_DATA FOR REVIEW_.
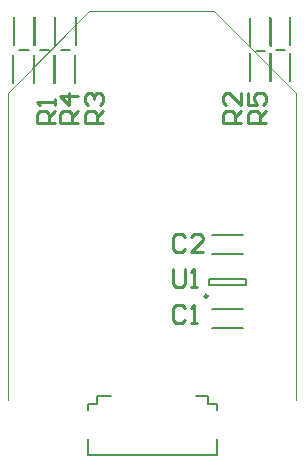
<source format=gto>
G04 Layer_Color=65535*
%FSLAX24Y24*%
%MOIN*%
G70*
G01*
G75*
%ADD15C,0.0100*%
%ADD23C,0.0098*%
%ADD24C,0.0080*%
%ADD25C,0.0079*%
%ADD26C,0.0039*%
%ADD27C,0.0059*%
D15*
X6100Y7350D02*
X6000Y7450D01*
X5800D01*
X5700Y7350D01*
Y6950D01*
X5800Y6850D01*
X6000D01*
X6100Y6950D01*
X6700Y6850D02*
X6300D01*
X6700Y7250D01*
Y7350D01*
X6600Y7450D01*
X6400D01*
X6300Y7350D01*
X5700Y6300D02*
Y5800D01*
X5800Y5700D01*
X6000D01*
X6100Y5800D01*
Y6300D01*
X6300Y5700D02*
X6500D01*
X6400D01*
Y6300D01*
X6300Y6200D01*
X6100Y5000D02*
X6000Y5100D01*
X5800D01*
X5700Y5000D01*
Y4600D01*
X5800Y4500D01*
X6000D01*
X6100Y4600D01*
X6300Y4500D02*
X6500D01*
X6400D01*
Y5100D01*
X6300Y5000D01*
X1753Y11150D02*
X1153D01*
Y11450D01*
X1253Y11550D01*
X1453D01*
X1553Y11450D01*
Y11150D01*
Y11350D02*
X1753Y11550D01*
Y11750D02*
Y11950D01*
Y11850D01*
X1153D01*
X1253Y11750D01*
X7950Y11150D02*
X7350D01*
Y11450D01*
X7450Y11550D01*
X7650D01*
X7750Y11450D01*
Y11150D01*
Y11350D02*
X7950Y11550D01*
Y12150D02*
Y11750D01*
X7550Y12150D01*
X7450D01*
X7350Y12050D01*
Y11850D01*
X7450Y11750D01*
X3339Y11150D02*
X2739D01*
Y11450D01*
X2839Y11550D01*
X3039D01*
X3139Y11450D01*
Y11150D01*
Y11350D02*
X3339Y11550D01*
X2839Y11750D02*
X2739Y11850D01*
Y12050D01*
X2839Y12150D01*
X2939D01*
X3039Y12050D01*
Y11950D01*
Y12050D01*
X3139Y12150D01*
X3239D01*
X3339Y12050D01*
Y11850D01*
X3239Y11750D01*
X2521Y11150D02*
X1921D01*
Y11450D01*
X2021Y11550D01*
X2221D01*
X2321Y11450D01*
Y11150D01*
Y11350D02*
X2521Y11550D01*
Y12050D02*
X1921D01*
X2221Y11750D01*
Y12150D01*
X8800Y11150D02*
X8200D01*
Y11450D01*
X8300Y11550D01*
X8500D01*
X8600Y11450D01*
Y11150D01*
Y11350D02*
X8800Y11550D01*
X8200Y12150D02*
Y11750D01*
X8500D01*
X8400Y11950D01*
Y12050D01*
X8500Y12150D01*
X8700D01*
X8800Y12050D01*
Y11850D01*
X8700Y11750D01*
D23*
X6841Y5378D02*
G03*
X6841Y5378I-49J0D01*
G01*
D24*
X6996Y7415D02*
X8004D01*
X6996Y6785D02*
X8004D01*
X6996Y4965D02*
X8004D01*
X6996Y4335D02*
X8004D01*
X1035Y12485D02*
Y13415D01*
X365Y12485D02*
Y13415D01*
X1729Y12485D02*
Y13415D01*
X1060Y12485D02*
Y13415D01*
X2423Y12485D02*
Y13415D01*
X1754Y12485D02*
Y13415D01*
X9600Y12551D02*
Y13480D01*
X8931Y12551D02*
Y13480D01*
X8935Y12551D02*
Y13480D01*
X8265Y12551D02*
Y13480D01*
X8441Y13560D02*
X8759D01*
X8935Y13735D02*
Y14665D01*
X8265Y13735D02*
Y14665D01*
X1941Y13576D02*
X2259D01*
X2435Y13751D02*
Y14680D01*
X1765Y13751D02*
Y14680D01*
X1246Y13576D02*
X1565D01*
X1740Y13751D02*
Y14680D01*
X1071Y13751D02*
Y14680D01*
X552Y13576D02*
X870D01*
X1046Y13751D02*
Y14680D01*
X377Y13751D02*
Y14680D01*
X9107Y13576D02*
X9425D01*
X9600Y13751D02*
Y14680D01*
X8931Y13751D02*
Y14680D01*
D25*
X6890Y5752D02*
Y5948D01*
X8110Y5752D02*
Y5948D01*
X6890Y5752D02*
X8110D01*
X6890Y5948D02*
X8110D01*
D26*
X6752Y14882D02*
X7067D01*
X9784Y12165D01*
X2894Y14882D02*
X3209D01*
X178Y12165D02*
X2894Y14882D01*
X3209D02*
X6752D01*
X9784Y1929D02*
Y12165D01*
X178Y1929D02*
Y12165D01*
D27*
X3135Y2055D02*
X3601D01*
X6866Y1800D02*
Y2055D01*
X2850Y86D02*
Y618D01*
Y86D02*
X7161D01*
X2850Y1582D02*
Y1799D01*
X3135D02*
Y2055D01*
X2850Y1799D02*
X3135D01*
X6866Y1800D02*
X7161D01*
Y1582D02*
Y1800D01*
Y86D02*
Y618D01*
X6441Y2055D02*
X6866D01*
M02*

</source>
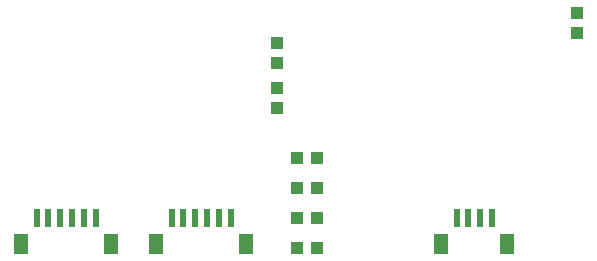
<source format=gtp>
G75*
%MOIN*%
%OFA0B0*%
%FSLAX25Y25*%
%IPPOS*%
%LPD*%
%AMOC8*
5,1,8,0,0,1.08239X$1,22.5*
%
%ADD10R,0.04724X0.07087*%
%ADD11R,0.02362X0.06102*%
%ADD12R,0.04331X0.03937*%
%ADD13R,0.03937X0.04331*%
D10*
X0085882Y0023490D03*
X0115803Y0023490D03*
X0130882Y0023490D03*
X0160803Y0023490D03*
X0225882Y0023490D03*
X0247803Y0023490D03*
D11*
X0242811Y0032250D03*
X0238874Y0032250D03*
X0234937Y0032250D03*
X0231000Y0032250D03*
X0155685Y0032250D03*
X0151748Y0032250D03*
X0147811Y0032250D03*
X0143874Y0032250D03*
X0139937Y0032250D03*
X0136000Y0032250D03*
X0110685Y0032250D03*
X0106748Y0032250D03*
X0102811Y0032250D03*
X0098874Y0032250D03*
X0094937Y0032250D03*
X0091000Y0032250D03*
D12*
X0177654Y0032250D03*
X0184346Y0032250D03*
X0184346Y0022250D03*
X0177654Y0022250D03*
X0177654Y0042250D03*
X0184346Y0042250D03*
X0184346Y0052250D03*
X0177654Y0052250D03*
D13*
X0171000Y0068904D03*
X0171000Y0075596D03*
X0171000Y0083904D03*
X0171000Y0090596D03*
X0271000Y0093904D03*
X0271000Y0100596D03*
M02*

</source>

_TASK PROMPT_.
With "format" as the search string, filter the records and return each line that has it.

_EXERCISE ANSWER_.
<source format=gto>
<source format=gtp>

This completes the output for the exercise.